Results (256 MB array)
| Chains | ns/access | Speedup | Effective MLP |
|---|---|---|---|
| 1 | 92.6 ns | 1.0× | 1.0 |
| 2 | 53.6 ns | 1.7× | 1.7 |
| 4 | 31.0 ns | 3.0× | 3.0 |
| 8 | 15.6 ns | 5.9× | 5.9 |
| 16 | 8.9 ns | 10.4× | 10.4 |
Observations
1. Near-Linear Scaling to ~8 Chains
Each additional chain nearly halves latency until we hit hardware limits. The CPU successfully overlaps memory requests when there are no dependencies.
2. Diminishing Returns Past 8-10 Chains
At 16 chains, we see ~10× speedup rather than 16×. This reflects: - MSHR capacity limits (~10-12 on this CPU) - Memory controller queue depth - DRAM bank conflicts when many requests are in flight
3. Convergence with Random Access
Compare to ran benchmark (random with independent indices): ~7ns. That's our ceiling - maximum MLP the hardware can sustain.

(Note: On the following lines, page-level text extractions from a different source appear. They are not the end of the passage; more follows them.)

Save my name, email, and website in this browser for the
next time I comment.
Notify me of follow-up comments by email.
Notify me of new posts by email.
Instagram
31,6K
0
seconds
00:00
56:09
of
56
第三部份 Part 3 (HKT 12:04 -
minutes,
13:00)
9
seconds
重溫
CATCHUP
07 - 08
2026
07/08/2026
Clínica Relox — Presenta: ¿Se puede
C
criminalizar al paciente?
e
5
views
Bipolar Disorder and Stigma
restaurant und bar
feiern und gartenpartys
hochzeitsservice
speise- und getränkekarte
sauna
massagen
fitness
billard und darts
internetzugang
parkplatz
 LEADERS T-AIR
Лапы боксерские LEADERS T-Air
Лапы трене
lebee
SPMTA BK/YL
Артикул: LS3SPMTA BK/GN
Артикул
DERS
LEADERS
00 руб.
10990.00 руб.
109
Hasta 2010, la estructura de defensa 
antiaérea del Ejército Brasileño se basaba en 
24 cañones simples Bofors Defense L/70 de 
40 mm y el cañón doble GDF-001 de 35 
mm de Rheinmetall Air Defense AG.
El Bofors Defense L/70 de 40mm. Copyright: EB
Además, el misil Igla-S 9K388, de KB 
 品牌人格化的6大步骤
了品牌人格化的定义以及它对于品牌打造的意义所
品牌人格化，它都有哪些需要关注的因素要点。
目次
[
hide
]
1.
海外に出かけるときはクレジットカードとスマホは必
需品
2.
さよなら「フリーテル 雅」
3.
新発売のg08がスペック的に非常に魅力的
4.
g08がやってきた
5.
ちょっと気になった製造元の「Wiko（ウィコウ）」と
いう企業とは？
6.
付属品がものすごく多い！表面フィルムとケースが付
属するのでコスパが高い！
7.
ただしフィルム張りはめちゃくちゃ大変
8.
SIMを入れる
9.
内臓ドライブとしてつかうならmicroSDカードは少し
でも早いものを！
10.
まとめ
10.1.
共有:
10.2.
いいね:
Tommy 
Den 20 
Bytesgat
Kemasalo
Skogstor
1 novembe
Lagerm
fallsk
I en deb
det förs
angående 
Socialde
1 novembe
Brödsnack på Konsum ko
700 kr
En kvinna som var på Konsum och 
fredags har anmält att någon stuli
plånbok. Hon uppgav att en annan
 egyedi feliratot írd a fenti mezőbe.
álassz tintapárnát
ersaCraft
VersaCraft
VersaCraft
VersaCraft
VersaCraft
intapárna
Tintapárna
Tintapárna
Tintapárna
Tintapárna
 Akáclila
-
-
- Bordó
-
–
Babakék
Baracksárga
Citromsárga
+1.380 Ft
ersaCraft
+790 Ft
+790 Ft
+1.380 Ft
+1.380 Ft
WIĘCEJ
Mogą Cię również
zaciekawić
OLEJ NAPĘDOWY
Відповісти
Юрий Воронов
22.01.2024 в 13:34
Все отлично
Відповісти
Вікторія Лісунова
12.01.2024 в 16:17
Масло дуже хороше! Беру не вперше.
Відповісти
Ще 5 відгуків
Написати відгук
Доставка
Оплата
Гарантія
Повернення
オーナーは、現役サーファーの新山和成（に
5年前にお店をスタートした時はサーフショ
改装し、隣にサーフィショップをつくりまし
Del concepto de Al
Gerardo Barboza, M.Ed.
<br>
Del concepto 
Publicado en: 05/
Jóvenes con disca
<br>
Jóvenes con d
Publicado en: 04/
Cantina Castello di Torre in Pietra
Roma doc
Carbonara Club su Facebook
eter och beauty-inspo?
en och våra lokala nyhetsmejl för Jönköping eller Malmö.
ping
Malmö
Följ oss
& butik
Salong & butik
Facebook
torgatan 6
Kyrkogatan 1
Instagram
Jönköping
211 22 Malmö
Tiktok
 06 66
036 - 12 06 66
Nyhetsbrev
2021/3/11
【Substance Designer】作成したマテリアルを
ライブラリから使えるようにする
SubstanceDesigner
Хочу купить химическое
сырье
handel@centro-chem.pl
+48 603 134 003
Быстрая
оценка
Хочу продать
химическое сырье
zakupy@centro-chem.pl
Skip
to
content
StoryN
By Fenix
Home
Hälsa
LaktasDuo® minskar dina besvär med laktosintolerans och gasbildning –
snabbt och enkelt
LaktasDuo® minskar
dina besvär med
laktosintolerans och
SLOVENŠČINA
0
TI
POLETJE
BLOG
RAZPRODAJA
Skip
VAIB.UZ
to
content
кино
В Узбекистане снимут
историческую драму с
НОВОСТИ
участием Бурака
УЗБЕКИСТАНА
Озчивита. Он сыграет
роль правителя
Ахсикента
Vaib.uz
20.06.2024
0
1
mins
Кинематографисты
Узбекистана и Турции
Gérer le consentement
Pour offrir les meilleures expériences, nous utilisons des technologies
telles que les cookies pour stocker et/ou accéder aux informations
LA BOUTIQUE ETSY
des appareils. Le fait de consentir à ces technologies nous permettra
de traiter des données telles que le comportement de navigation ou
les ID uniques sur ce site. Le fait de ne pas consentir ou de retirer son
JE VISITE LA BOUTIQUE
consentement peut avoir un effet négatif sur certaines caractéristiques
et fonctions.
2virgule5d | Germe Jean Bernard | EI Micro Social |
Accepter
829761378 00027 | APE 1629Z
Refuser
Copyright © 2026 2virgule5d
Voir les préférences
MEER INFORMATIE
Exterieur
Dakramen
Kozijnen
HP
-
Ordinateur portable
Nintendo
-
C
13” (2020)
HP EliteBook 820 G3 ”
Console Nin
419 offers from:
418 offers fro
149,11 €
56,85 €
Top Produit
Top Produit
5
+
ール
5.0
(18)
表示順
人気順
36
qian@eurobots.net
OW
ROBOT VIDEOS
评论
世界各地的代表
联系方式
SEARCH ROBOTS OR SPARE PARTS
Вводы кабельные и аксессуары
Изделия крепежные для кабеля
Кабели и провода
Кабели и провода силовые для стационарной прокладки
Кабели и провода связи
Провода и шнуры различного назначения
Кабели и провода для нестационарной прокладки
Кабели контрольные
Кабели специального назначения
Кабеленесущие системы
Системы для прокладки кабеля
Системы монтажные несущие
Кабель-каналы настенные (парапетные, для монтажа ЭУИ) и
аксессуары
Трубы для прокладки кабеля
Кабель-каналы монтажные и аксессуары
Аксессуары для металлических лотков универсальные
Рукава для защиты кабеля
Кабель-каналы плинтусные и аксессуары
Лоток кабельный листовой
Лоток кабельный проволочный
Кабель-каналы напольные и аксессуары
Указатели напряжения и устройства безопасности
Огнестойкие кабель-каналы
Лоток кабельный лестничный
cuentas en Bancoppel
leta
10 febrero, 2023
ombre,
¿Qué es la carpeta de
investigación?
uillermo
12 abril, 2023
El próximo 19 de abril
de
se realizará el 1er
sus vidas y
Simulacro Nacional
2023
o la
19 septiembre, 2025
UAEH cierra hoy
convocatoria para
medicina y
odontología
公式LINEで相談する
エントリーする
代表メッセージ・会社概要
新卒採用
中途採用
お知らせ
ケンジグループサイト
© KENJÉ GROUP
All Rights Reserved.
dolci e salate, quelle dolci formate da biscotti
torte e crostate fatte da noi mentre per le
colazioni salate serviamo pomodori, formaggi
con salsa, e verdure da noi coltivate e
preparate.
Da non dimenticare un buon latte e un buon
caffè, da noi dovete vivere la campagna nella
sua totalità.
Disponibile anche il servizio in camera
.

| Benchmark | ns/access | MLP |
|---|---|---|
chase (1 chain) |
92.6 ns | 1 |
mlp16 (16 chains) |
8.9 ns | ~10 |
ran (independent) |
7.6 ns | ~12 |
Why
Most real code has memory access patterns somewhere between fully serial (pointer chase) and fully parallel (independent random). Understanding MLP helps you:
- Restructure data to enable parallel accesses
- Batch operations instead of one-at-a-time processing
- Unroll loops to expose multiple independent memory operations
- Use prefetching when you know future access patterns
Assembly
Ensuring the compiler doesn't serialize the loads:
; 4-chain inner loop
.L_loop:
movq (%rax,%r8,8), %r8 ; chain 0
movq (%rax,%r9,8), %r9 ; chain 1 (independent)
movq (%rax,%r10,8), %r10 ; chain 2 (independent)
movq (%rax,%r11,8), %r11 ; chain 3 (independent)
...
All four movq instructions can be issued in the same cycle. The CPU's out-of-order engine tracks that they're independent and keeps all four memory requests in flight.
Running
./bench mlp1 256 # Baseline (1 chain)
./bench mlp4 256 # 4 chains
./bench mlp16 256 # 16 chains
# Compare to random access (maximum MLP)
./bench ran 256